# Mitochondrial Translation Inhibition Triggers an Rst2-Controlled Transcriptional Reprogramming of Carbon Metabolism in Stationary-Phase Cells of Fission Yeast

**Authors:** Ying Luo, Shaimaa Hassan, Saniya Raut, Jürg Bähler

PMC · DOI: 10.3390/biom15101354 · Biomolecules · 2025-09-24

## TL;DR

When mitochondrial translation is blocked in fission yeast, cells reprogram their carbon metabolism through a stress-like response controlled by the Rst2 transcription factor.

## Contribution

The study reveals a novel transcriptional reprogramming mechanism in stationary-phase fission yeast cells under mitochondrial translation inhibition.

## Key findings

- CAP-treated stationary-phase cells in glucose medium showed a strong transcriptome response resembling stress and retrograde responses.
- Rst2 and Scr1 regulate carbon metabolism genes and opposingly affect cell lifespan in CAP-treated stationary-phase cells.
- Rst2 maintains nuclear localization and is essential for inducing carbon metabolism genes under mitochondrial dysfunction.

> _PARTS OF THE EXERCISE_
**A.** Copy everything in the fission yeast summary from "- Rst2 and Scr1" down to "under mitochondrial dysfunction.", switching "carbon metabolism genes" to "glucose metabolism genes".
**B.** According to the fission yeast summary, which two factors regulate carbon metabolism genes and have opposing effects on cell lifespan in CAP-treated stationary-phase cells?

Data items

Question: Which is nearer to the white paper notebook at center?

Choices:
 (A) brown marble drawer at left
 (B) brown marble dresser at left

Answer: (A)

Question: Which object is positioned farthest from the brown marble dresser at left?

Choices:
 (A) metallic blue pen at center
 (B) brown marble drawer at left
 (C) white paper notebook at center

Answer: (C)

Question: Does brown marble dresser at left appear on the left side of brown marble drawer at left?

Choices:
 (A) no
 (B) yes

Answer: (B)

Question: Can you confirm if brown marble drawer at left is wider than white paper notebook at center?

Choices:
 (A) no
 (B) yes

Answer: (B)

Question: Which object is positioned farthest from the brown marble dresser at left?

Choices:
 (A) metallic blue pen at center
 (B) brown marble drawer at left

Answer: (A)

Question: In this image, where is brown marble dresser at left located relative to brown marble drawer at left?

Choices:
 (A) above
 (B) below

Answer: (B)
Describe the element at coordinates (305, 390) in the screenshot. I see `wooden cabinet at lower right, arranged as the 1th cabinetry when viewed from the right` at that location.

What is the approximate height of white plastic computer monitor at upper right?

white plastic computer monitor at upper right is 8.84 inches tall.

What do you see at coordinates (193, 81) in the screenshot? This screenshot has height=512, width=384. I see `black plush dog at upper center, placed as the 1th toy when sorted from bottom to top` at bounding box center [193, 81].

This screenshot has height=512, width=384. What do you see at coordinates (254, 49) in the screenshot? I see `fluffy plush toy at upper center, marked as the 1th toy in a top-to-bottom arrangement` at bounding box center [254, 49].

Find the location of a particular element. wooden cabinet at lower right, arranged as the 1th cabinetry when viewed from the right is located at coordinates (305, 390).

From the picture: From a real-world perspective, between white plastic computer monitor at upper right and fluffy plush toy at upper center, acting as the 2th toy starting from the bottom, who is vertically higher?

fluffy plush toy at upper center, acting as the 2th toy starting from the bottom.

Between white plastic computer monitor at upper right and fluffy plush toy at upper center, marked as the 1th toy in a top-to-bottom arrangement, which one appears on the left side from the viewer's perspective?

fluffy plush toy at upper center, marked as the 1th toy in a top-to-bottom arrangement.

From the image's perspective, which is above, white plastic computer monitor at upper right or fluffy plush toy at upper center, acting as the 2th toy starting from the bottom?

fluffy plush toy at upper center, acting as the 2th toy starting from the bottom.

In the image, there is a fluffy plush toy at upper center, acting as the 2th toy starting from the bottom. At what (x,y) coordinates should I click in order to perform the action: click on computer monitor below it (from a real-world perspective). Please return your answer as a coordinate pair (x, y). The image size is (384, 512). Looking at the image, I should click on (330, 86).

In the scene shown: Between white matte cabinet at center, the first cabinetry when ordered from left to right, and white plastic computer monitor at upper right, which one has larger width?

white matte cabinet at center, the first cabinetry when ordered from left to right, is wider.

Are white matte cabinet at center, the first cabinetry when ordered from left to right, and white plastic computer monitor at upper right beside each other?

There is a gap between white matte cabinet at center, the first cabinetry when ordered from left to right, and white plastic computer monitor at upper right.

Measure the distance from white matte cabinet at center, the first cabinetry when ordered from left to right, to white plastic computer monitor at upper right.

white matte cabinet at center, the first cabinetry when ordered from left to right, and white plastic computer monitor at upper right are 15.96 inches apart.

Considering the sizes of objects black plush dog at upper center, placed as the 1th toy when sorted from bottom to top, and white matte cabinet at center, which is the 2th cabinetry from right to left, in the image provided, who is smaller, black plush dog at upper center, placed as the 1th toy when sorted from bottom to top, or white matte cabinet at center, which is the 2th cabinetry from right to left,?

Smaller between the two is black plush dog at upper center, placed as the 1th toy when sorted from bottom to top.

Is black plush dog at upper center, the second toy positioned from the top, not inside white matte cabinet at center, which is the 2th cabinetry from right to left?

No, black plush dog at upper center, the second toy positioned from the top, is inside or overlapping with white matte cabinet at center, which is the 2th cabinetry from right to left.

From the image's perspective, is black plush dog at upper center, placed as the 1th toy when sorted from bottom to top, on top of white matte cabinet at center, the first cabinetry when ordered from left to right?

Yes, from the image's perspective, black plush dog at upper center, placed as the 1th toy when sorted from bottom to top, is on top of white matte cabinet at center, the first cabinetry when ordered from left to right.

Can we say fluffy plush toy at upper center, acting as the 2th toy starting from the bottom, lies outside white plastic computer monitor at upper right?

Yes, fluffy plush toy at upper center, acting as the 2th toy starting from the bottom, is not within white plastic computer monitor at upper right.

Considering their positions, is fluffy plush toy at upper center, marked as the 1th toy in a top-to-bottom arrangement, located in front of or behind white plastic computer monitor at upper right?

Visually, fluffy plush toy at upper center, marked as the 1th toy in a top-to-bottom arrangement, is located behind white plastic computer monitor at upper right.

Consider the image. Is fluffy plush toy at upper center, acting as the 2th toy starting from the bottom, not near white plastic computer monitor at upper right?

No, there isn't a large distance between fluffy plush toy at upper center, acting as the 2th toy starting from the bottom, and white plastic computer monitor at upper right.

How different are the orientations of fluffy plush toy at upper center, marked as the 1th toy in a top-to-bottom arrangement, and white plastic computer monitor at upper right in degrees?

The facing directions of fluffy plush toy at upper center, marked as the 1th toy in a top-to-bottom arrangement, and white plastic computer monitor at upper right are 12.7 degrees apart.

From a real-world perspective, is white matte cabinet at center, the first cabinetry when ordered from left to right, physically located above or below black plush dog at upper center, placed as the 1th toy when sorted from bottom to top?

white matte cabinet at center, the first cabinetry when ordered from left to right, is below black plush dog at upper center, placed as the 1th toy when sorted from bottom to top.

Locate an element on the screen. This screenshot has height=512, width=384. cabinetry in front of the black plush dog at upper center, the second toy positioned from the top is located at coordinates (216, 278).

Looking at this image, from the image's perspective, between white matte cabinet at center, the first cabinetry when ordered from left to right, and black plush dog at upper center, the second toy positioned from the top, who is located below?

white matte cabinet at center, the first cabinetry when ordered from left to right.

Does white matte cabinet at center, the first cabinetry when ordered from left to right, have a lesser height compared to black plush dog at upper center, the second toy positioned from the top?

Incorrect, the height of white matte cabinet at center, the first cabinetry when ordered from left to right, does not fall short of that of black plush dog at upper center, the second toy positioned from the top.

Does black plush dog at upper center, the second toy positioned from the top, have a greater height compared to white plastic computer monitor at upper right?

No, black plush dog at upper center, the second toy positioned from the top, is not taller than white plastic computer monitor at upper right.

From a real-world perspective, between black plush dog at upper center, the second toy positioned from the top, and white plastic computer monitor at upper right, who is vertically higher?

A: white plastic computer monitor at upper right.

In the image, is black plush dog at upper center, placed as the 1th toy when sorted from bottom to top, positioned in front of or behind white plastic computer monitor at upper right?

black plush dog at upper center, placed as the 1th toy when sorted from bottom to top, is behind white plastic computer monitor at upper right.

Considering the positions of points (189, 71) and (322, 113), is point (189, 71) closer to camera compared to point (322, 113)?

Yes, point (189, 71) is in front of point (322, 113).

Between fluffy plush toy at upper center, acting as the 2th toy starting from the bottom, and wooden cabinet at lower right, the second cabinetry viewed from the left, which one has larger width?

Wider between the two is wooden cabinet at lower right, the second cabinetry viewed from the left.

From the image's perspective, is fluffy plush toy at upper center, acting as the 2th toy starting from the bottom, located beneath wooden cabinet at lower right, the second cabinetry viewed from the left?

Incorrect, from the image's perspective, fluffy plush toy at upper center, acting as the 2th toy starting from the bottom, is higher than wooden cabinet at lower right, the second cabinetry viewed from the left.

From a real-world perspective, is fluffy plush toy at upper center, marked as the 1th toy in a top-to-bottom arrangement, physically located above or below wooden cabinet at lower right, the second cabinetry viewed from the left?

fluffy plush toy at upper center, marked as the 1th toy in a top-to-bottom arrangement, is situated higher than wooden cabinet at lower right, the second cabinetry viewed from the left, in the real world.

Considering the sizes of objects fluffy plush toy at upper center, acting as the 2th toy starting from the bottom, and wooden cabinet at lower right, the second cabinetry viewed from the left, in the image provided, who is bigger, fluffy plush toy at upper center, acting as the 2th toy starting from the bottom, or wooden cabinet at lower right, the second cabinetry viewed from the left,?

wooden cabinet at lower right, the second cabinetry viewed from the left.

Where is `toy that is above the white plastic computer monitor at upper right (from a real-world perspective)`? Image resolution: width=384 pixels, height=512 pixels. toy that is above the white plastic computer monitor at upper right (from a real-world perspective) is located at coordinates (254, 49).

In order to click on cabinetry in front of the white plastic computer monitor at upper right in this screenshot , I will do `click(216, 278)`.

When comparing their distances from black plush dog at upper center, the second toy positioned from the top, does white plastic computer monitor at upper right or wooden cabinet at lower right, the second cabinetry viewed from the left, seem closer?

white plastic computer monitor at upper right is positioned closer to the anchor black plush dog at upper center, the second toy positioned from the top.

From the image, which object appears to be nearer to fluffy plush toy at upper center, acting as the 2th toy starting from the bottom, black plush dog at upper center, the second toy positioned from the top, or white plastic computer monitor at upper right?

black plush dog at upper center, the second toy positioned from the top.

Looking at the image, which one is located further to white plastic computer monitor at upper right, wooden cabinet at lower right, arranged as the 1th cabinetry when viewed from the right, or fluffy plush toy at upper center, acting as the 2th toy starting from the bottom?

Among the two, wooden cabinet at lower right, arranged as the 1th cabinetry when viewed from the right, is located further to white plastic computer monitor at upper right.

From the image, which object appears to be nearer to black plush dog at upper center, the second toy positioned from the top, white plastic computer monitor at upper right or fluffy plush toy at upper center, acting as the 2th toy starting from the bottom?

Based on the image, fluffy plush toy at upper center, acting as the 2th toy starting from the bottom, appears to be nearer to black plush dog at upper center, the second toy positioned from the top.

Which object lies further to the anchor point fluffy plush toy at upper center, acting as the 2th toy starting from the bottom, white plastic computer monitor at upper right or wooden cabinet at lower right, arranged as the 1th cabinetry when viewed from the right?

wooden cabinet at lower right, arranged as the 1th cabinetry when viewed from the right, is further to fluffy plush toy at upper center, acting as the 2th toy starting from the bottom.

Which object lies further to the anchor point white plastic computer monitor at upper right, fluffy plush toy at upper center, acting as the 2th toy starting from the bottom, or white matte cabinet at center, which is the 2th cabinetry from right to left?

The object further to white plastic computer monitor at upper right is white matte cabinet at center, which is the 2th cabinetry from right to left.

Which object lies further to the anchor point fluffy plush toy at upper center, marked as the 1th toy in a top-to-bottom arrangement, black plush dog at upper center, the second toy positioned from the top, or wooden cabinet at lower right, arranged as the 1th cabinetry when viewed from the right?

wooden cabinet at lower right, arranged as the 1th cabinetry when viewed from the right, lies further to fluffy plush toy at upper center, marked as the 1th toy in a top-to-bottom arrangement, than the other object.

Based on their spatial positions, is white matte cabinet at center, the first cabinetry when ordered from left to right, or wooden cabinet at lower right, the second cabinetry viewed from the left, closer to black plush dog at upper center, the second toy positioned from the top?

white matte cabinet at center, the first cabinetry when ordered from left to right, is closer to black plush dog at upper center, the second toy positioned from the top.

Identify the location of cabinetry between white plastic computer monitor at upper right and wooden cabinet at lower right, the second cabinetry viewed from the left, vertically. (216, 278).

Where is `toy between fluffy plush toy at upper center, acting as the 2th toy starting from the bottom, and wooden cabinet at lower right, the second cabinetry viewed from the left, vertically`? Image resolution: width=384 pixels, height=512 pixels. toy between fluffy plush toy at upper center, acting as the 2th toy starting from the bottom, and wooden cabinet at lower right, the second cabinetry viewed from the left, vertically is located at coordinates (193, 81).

> _WRITTEN RESPONSES_
**A.**
- Rst2 and Scr1 regulate glucose metabolism genes and opposingly affect cell lifespan in CAP-treated stationary-phase cells.
- Rst2 maintains nuclear localization and is essential for inducing glucose metabolism genes under mitochondrial dysfunction.

**B.** Rst2 and Scr1.